Music was one of the key pieces that lifted my spirits throughout my treatment and before that, it lifted me through the pain of my wife's sudden departure. But lately, I feel like I'm on a short hiatus from the performance part of music. I think we'll do a show in September up in the Prison City. Perhaps by then I'll feel somewhat myself. And in the mean time I still write what ever songs show up for me. Not exactly the happiest songs in the world. But I did recently write an upbeat song. And it's just about done. It just happens to be a sad upbeat song. Ha-ha! One step at a time I guess. And in the interim, I'm going to wander aimlessly for a while. Everything still seems a bit strange to me.


  1. I know you know your feelings are normal and okay and understandable. So you probably don't need me, a somewhat random person in your life to reassure you of all that. I will just thank you for sharing this with us/me. I will also tell you that you are in my thoughts and heart, probably more often than you realize.

    1. Thanks Dania. You never seemed random. When I met you, you immediately felt like a friend. I genuinely appreciate you speaking your mind. thank you

  2. Thanks for writing this. I get it. Summer night walks are not cures, but strolling quietly with a friend who cares can make things easier.

  3. Thanks for sharing this, Bert. I get it. Have a summer night walk with me now and then and I promise the conversation and quiet will make things a little easier.

  4. One foot in front of the other, step by step and always moving forward...moving forward. There is nothing more to say but you must move on as best you can.

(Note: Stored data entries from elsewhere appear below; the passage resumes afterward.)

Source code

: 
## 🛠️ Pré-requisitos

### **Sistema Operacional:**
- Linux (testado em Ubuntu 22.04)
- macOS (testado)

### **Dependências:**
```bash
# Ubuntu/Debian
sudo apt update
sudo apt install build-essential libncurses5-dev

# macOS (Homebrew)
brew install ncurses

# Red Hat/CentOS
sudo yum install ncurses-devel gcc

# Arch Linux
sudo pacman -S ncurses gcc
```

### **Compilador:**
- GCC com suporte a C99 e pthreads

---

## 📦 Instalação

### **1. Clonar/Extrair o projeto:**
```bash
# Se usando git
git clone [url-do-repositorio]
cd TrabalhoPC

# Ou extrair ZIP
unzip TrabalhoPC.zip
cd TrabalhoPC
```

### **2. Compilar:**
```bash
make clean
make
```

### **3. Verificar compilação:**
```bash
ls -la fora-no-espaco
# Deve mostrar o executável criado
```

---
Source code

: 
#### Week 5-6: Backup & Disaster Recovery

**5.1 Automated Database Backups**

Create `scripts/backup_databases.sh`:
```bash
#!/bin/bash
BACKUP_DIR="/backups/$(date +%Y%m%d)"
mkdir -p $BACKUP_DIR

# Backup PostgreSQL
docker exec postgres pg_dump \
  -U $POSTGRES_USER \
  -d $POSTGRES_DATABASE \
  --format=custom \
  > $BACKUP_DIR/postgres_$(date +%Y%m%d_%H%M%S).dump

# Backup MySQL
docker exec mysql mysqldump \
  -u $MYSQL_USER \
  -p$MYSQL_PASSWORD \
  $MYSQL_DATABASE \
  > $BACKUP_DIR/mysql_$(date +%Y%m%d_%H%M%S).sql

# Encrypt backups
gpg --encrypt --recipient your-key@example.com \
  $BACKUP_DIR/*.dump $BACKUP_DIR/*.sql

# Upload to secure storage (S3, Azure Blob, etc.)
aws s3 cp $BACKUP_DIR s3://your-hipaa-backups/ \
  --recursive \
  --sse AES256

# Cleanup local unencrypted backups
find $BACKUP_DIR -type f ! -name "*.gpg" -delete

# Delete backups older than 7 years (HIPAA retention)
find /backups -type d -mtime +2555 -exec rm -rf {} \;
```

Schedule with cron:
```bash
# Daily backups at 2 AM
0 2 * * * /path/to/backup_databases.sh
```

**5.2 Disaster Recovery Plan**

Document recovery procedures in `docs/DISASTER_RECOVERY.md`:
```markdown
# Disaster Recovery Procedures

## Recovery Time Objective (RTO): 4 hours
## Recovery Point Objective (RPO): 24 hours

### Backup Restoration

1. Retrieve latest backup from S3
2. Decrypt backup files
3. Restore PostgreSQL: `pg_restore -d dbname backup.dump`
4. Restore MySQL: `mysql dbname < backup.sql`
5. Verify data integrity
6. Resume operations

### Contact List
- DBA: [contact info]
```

  5. Hi Bert - this survival thing is definitely a one day at a time journey, and being declared cancer free is just the beginning of it. Plus, I don't discount the long-term process of ridding our bodies of all of those chemicals. I think that takes a lot of physical and psychic energy, maybe as much as the emotional hangover of going through treatment. That's what it felt like to me, an emotional hangover. All of these things take time.

    I'm glad to hear you are writing songs; that will probably help. And I know you will come back to performing music again when you are ready. For now, I think it's enough that you take the time to honor your process and your feelings, and to love your son and family. Those are really the gifts that treatment gives us, more time with the people we love and who love us.

    Much love,

  6. Ahhh. You looked a little down the last few times I've seen you --- Grassroots and Sunday. I guess it's like a soldier that comes home from war -- a survivor who has been through hell -- and now, somehow, has to make peace with it and live on -- all while surrounded by people that haven't seen the war, and can only imagine it. You've been to hell and back twice. Take all the time you need. We're just happy you're here with us.

  7. Hey now friend, get out there and write the next verse. Thinking of you often......come down for a vacation when you can.